Proper regulation of germline gene expression is essential for fertility and maintaining species integrity. In the C. elegans germline, a diverse repertoire of regulatory pathways promote the expression of endogenous germline genes and limit the expression of deleterious transcripts to maintain genome homeostasis. TRIM-NHL proteins have emerged as conserved hubs of gene regulation across tissues and species, interfacing with multiple facets of RNA and protein regulatory pathways to ensure proper gene expression. Initially studied for its role in modulating miRISC activity via
let-7 and
lsy-6 in the soma, here we show that the conserved TRIM-NHL protein, NHL-2, plays an essential role in the C. elegans germline, modulating germline chromatin and meiotic chromosome organization.

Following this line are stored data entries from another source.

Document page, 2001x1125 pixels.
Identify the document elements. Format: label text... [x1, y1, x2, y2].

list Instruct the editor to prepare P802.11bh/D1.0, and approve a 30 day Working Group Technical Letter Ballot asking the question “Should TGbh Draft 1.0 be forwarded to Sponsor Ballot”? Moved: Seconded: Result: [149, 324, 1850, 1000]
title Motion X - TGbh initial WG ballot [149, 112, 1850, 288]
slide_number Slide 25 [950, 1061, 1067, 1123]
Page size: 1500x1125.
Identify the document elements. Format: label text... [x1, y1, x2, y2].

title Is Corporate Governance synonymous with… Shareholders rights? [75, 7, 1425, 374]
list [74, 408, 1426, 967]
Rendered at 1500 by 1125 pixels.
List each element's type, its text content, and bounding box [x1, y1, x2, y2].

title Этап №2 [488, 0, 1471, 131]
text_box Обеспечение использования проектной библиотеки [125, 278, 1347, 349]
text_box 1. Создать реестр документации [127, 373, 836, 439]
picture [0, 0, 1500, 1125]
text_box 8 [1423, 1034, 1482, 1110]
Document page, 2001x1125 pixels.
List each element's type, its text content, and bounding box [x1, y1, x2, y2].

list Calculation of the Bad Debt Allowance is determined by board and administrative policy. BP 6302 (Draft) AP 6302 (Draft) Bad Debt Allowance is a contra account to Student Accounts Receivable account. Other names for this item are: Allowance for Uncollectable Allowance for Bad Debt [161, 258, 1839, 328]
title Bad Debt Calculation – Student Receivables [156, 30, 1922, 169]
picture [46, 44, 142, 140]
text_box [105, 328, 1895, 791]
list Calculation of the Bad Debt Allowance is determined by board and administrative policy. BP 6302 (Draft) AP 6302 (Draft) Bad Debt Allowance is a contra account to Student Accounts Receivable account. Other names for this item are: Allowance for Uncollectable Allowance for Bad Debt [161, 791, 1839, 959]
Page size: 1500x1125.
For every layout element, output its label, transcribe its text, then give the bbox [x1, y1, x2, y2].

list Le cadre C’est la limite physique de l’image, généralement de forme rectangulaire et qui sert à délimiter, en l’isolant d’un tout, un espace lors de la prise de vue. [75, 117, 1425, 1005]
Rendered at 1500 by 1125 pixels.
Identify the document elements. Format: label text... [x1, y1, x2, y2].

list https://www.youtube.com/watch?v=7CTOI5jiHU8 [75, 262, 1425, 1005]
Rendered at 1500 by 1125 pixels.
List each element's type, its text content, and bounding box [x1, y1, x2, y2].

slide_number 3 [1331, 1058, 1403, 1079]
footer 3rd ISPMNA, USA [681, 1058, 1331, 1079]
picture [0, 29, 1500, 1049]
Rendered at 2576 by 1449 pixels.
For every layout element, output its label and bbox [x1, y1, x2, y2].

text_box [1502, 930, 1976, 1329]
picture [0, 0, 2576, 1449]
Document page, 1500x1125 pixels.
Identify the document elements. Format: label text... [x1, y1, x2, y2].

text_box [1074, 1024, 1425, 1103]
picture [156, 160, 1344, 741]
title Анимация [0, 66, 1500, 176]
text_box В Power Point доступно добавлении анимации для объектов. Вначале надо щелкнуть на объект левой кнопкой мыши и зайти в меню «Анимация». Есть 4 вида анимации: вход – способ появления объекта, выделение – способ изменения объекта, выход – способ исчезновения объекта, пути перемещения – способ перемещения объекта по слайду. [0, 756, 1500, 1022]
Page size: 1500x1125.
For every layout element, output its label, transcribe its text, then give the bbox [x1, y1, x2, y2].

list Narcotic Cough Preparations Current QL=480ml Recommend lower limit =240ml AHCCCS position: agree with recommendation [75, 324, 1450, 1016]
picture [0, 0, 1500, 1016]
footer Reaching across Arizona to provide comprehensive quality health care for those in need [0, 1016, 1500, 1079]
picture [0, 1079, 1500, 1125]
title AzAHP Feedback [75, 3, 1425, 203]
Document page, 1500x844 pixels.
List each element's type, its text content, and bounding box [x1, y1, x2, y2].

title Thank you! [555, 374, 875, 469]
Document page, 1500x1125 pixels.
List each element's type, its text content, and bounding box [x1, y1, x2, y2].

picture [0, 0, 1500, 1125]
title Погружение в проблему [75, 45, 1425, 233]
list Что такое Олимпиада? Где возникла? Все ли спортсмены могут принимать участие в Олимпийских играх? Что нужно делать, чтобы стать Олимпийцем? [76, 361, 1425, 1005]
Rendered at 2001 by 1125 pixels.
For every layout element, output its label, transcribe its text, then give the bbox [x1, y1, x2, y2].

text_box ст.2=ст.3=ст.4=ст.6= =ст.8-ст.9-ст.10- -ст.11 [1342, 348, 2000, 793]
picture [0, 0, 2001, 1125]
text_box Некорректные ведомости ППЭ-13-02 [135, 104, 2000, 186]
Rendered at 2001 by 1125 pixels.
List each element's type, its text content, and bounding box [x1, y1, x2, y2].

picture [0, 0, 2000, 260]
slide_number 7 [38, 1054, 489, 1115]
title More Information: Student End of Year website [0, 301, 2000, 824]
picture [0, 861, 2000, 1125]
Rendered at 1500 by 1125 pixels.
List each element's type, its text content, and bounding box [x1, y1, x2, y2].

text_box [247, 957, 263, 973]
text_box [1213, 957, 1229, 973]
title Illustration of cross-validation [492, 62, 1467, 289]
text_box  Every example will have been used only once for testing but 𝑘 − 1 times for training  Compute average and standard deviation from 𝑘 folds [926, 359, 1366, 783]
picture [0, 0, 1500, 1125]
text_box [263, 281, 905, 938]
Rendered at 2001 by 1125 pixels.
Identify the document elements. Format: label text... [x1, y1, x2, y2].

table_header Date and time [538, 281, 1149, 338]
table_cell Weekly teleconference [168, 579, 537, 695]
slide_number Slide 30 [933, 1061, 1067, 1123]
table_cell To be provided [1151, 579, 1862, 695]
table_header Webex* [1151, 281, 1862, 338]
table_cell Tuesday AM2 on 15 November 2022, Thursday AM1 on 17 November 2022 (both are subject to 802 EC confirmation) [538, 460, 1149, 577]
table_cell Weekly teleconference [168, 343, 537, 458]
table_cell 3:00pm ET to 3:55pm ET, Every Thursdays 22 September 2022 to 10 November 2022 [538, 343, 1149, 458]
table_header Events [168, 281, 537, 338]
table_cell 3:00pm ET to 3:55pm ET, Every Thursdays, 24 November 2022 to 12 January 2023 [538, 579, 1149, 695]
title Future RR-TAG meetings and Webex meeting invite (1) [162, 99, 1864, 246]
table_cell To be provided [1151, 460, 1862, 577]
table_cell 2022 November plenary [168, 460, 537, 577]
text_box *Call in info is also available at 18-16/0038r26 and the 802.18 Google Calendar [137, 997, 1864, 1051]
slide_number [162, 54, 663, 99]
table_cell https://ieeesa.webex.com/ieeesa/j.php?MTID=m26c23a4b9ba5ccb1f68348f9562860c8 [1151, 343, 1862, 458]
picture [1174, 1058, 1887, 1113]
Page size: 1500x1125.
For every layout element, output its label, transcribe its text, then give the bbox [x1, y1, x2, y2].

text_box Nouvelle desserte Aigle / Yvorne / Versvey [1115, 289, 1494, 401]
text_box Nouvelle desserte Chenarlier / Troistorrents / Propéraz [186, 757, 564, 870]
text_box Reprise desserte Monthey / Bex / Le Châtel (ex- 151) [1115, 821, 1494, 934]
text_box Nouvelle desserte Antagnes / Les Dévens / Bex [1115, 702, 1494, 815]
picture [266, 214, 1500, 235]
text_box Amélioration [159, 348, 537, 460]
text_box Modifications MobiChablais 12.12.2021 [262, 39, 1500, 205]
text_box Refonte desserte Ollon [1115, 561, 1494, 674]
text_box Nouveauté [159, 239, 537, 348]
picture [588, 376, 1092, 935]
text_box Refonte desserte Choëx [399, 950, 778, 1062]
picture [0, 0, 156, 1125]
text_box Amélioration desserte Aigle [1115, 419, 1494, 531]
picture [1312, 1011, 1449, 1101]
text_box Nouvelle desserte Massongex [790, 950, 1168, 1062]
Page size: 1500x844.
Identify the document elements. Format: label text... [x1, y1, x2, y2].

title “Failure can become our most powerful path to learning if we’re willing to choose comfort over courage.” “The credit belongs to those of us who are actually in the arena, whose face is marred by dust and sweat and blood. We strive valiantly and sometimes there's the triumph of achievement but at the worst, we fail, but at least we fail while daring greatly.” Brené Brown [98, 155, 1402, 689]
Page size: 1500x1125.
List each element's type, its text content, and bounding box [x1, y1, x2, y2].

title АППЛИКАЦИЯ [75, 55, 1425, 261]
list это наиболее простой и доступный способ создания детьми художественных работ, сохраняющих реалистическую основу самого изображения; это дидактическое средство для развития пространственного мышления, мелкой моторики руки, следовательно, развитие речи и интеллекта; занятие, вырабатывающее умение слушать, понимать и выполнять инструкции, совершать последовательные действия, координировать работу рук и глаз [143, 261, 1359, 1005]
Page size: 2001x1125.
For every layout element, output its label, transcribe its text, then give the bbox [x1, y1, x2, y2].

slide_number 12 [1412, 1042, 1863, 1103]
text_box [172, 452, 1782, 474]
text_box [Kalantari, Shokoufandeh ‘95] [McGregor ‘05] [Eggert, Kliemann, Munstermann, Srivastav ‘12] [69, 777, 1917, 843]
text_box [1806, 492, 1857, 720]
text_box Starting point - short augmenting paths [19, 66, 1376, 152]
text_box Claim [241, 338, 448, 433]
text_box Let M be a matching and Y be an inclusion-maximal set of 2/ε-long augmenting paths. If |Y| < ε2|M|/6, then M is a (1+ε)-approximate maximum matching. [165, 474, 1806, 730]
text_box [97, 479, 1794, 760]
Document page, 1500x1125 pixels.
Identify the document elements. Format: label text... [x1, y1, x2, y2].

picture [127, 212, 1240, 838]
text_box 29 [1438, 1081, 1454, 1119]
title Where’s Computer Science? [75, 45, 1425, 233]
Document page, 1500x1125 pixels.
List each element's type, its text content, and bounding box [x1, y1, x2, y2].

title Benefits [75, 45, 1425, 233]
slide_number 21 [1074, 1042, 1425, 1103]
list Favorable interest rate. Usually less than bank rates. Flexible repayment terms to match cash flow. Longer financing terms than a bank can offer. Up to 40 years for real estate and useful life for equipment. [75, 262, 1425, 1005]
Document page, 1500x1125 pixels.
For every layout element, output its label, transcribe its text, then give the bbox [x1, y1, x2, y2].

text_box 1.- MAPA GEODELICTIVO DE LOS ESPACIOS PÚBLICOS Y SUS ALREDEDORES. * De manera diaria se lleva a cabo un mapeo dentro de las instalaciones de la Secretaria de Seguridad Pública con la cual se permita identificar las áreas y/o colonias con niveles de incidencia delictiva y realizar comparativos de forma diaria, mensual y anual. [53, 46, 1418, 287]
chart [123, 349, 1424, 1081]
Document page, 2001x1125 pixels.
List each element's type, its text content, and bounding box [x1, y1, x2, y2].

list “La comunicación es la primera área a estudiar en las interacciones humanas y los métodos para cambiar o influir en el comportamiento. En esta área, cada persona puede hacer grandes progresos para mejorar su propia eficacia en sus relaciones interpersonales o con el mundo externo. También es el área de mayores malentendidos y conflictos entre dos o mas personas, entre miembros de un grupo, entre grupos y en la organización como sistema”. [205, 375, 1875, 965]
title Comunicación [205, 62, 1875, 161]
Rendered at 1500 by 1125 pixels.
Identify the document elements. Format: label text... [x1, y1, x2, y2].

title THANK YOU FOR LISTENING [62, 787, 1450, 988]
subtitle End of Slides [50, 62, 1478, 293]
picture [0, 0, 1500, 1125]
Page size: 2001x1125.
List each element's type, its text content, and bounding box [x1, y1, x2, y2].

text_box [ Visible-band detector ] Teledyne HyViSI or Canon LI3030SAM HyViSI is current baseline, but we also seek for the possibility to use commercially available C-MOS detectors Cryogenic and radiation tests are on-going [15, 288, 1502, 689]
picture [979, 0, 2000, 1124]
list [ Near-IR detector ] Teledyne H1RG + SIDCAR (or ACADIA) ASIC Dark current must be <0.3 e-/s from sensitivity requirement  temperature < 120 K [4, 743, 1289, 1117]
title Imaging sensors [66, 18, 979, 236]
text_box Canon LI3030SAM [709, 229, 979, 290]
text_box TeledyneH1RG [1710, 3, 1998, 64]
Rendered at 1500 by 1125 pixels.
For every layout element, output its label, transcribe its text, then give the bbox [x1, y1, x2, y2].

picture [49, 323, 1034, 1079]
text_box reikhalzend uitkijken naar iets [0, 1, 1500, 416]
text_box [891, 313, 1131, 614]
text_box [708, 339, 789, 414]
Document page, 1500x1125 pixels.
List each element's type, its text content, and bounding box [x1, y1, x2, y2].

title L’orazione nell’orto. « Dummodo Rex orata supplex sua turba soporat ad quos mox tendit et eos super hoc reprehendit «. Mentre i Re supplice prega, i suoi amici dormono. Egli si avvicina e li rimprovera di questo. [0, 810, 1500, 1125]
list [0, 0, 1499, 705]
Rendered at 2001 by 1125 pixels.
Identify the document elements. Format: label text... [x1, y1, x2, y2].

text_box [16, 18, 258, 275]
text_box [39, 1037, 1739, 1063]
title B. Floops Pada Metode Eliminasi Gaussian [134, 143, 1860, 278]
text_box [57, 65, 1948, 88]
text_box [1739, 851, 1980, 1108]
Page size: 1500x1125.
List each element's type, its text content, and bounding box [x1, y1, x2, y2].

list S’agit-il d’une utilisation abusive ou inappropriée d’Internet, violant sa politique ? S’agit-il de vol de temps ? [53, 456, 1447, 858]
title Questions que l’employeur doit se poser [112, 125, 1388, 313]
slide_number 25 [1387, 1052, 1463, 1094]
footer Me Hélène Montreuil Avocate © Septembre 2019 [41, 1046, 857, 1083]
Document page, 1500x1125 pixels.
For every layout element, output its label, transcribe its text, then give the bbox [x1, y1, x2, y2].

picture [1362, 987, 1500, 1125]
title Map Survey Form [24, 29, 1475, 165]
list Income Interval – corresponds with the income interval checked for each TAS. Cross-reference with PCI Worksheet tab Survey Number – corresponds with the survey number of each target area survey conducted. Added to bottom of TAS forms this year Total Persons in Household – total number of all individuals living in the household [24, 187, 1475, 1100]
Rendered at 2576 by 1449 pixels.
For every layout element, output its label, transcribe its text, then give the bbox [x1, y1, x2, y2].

We show that NHL-2 localizes to germ granules, and uncover another role for NHL-2 in small RNA biology: as a co-factor in the biogenesis of both positively and negatively acting germline small RNA pathways (22G-RNAs). We show that NHL-2 physically and genetically interacts with the positively acting CSR-1 22G-RNA pathway, and our data support a model whereby NHL-2 is required for the activity of the RNA-dependent RNA Polymerase complex, which synthesizes 22G-RNAs. Furthermore, we demonstrate that NHL-2 is a bona fide RNA binding protein and, along with RNA-seq data from
nhl-2(
ok818) mutants, these results point to a small RNA-independent role for NHL-2 in regulating transcripts at the level of RNA stability. Collectively, our data implicate NHL-2 as an essential hub of gene regulatory activity in both the C. elegans germline and soma.